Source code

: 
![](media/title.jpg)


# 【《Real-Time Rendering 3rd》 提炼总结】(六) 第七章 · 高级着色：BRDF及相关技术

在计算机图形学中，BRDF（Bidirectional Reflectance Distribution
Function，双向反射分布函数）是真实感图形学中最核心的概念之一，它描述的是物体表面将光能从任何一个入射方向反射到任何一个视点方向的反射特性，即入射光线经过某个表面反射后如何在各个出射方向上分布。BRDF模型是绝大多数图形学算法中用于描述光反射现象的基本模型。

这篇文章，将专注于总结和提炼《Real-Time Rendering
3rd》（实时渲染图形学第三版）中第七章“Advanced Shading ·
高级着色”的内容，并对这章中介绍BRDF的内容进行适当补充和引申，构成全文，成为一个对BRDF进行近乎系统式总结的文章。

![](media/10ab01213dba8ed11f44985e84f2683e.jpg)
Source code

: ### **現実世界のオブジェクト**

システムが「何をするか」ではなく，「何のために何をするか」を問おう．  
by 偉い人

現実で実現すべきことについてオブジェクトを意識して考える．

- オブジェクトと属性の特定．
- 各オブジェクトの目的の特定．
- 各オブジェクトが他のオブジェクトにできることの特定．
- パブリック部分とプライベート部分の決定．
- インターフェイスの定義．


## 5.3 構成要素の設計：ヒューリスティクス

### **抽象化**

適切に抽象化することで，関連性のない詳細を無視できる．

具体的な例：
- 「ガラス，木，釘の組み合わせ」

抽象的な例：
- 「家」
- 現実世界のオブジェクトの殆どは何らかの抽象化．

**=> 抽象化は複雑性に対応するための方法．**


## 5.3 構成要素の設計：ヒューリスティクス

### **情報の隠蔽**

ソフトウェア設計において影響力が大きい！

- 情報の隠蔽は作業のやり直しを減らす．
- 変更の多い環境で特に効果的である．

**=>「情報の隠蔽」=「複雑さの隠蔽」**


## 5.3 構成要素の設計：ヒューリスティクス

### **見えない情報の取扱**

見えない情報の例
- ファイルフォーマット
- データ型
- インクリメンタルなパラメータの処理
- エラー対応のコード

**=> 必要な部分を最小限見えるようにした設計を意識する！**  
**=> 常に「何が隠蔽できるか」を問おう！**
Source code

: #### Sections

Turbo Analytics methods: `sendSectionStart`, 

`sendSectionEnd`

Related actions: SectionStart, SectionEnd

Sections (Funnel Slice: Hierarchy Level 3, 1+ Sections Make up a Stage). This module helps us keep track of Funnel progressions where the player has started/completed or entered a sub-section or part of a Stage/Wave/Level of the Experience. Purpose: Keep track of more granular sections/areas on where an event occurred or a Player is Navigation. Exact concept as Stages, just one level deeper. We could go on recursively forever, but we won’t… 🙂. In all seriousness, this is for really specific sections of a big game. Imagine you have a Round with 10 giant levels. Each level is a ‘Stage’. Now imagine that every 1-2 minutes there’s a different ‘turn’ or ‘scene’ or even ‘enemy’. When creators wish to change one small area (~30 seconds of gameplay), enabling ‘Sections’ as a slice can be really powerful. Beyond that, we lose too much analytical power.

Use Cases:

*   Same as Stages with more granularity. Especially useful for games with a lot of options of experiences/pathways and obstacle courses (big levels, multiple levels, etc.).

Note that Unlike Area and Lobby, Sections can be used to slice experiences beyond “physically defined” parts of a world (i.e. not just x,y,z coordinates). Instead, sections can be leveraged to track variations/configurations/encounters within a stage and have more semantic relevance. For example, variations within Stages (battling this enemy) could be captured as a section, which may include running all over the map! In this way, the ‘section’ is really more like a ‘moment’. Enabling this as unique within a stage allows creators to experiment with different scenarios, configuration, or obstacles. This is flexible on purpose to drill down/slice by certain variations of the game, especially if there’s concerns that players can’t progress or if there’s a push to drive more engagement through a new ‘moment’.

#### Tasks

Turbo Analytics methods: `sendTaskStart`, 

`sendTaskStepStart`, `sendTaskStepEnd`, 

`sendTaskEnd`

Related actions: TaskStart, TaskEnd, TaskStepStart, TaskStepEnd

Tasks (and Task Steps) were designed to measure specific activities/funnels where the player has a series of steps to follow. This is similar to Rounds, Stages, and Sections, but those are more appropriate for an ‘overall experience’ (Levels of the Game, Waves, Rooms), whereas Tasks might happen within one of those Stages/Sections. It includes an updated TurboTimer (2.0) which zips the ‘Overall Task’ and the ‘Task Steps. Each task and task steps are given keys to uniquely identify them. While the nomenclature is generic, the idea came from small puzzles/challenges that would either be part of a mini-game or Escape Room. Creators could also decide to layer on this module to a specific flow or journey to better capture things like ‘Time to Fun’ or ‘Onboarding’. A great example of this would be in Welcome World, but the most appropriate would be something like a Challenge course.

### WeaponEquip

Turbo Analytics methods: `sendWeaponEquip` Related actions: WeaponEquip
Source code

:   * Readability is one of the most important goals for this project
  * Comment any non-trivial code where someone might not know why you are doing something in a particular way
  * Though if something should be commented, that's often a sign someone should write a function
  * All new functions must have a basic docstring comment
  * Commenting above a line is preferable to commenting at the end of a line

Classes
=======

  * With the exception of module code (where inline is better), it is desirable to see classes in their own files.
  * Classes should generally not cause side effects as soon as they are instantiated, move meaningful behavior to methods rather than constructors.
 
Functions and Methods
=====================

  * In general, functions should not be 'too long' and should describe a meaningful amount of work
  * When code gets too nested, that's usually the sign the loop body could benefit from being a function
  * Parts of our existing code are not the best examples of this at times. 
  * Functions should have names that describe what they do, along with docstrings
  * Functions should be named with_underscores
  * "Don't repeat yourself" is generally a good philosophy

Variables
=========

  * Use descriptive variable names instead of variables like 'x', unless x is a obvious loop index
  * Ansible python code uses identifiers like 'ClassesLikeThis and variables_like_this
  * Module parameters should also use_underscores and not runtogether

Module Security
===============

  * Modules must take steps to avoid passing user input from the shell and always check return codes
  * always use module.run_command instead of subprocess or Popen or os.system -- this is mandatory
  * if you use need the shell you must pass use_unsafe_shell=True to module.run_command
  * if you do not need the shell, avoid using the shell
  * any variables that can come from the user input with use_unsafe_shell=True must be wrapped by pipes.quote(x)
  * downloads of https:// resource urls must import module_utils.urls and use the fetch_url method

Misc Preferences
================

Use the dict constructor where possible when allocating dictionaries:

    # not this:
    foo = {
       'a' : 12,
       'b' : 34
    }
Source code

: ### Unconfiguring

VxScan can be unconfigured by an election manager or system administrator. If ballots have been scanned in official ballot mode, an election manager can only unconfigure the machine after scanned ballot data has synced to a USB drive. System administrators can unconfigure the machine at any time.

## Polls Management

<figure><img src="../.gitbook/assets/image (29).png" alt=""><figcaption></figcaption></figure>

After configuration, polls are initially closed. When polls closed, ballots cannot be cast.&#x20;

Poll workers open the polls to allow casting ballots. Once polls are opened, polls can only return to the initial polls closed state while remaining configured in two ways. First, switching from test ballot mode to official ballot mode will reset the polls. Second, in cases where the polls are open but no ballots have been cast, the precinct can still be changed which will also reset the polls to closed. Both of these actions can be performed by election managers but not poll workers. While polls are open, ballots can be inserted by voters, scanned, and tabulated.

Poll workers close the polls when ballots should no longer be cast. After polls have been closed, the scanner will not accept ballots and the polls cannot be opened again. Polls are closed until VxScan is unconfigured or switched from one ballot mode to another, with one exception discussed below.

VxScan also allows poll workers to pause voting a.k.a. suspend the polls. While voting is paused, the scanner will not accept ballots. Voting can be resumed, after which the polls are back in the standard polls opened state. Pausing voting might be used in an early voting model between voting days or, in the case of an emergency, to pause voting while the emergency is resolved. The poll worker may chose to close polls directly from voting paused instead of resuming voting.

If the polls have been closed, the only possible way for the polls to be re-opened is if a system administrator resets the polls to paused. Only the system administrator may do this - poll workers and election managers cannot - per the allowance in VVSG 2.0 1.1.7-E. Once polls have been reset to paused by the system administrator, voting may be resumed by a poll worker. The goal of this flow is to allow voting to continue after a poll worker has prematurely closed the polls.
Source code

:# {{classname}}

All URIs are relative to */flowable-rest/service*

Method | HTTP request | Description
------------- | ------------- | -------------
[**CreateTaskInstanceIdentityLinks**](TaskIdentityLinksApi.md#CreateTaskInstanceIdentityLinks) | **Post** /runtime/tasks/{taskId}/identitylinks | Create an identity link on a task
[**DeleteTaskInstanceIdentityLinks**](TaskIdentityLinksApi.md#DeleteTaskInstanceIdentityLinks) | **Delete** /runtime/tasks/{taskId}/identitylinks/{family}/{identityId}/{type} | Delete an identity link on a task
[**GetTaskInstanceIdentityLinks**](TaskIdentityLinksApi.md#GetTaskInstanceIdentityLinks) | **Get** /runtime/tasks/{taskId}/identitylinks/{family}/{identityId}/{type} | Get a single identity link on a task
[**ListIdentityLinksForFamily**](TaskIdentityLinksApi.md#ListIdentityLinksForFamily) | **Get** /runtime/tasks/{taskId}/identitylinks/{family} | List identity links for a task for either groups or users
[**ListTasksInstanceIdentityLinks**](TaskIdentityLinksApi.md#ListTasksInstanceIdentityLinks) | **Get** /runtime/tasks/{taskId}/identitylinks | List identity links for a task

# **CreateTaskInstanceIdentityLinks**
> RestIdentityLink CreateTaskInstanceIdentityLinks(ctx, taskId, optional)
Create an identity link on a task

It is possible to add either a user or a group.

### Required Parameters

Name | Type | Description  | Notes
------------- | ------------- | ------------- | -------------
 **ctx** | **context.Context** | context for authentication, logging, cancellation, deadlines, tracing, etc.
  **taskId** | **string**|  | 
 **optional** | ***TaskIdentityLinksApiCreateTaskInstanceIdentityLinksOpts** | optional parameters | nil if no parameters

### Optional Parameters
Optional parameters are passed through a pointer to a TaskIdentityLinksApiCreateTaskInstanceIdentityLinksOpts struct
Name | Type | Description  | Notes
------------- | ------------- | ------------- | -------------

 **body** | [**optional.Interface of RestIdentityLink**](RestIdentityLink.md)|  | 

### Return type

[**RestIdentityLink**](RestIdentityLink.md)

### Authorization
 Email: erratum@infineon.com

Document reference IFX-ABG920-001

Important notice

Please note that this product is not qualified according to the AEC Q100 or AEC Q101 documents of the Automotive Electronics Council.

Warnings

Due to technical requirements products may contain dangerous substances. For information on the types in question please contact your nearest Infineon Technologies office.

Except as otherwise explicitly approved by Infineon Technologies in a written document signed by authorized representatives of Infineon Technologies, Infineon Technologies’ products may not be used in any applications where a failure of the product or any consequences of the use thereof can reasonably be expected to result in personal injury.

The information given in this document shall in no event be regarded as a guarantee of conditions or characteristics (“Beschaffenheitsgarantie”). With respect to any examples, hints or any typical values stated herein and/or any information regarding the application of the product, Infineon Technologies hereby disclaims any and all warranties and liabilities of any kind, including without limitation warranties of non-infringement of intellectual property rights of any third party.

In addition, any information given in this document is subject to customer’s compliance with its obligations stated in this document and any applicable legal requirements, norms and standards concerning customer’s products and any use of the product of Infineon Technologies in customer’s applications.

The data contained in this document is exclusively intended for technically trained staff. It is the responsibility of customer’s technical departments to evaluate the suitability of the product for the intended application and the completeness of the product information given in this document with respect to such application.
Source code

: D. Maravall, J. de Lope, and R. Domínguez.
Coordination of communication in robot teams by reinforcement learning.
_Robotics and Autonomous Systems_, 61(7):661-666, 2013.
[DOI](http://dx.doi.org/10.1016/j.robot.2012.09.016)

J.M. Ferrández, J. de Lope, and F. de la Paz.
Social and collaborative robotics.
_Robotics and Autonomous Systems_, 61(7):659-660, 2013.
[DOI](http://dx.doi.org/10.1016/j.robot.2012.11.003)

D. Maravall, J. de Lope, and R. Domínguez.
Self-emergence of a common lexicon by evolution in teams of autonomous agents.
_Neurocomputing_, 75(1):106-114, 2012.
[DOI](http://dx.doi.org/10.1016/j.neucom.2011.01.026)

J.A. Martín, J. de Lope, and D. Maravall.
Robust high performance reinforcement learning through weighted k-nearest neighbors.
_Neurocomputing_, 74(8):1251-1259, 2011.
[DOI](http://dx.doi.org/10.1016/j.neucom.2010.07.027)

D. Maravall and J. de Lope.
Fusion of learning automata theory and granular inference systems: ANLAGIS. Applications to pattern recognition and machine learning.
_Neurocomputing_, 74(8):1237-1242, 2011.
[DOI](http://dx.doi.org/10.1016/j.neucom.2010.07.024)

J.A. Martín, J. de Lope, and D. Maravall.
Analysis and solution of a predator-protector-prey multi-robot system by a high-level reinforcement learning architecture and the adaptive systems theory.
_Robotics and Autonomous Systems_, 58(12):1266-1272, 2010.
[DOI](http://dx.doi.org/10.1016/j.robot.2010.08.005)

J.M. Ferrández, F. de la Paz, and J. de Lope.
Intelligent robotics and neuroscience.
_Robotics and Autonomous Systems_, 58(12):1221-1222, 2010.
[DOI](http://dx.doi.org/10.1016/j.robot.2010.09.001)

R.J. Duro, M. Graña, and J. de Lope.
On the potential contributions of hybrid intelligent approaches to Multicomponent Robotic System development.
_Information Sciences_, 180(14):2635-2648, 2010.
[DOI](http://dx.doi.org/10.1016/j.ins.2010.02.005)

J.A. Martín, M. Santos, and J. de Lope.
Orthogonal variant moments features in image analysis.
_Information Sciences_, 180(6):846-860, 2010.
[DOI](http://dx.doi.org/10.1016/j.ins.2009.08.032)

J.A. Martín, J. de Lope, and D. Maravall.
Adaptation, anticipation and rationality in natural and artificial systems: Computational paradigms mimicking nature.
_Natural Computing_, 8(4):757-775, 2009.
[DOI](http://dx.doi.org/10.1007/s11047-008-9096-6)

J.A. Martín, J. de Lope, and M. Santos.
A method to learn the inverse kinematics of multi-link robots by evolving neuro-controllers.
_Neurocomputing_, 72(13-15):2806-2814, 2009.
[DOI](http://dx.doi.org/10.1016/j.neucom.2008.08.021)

☆ ☆ ☆ ☆ ☆

* _INSTRUCTIONS TO FOLLOW_:
Only the number is required: state how many lines of the entries hold the word "drive".

* _ANSWER TO THE PROBLEM_:
2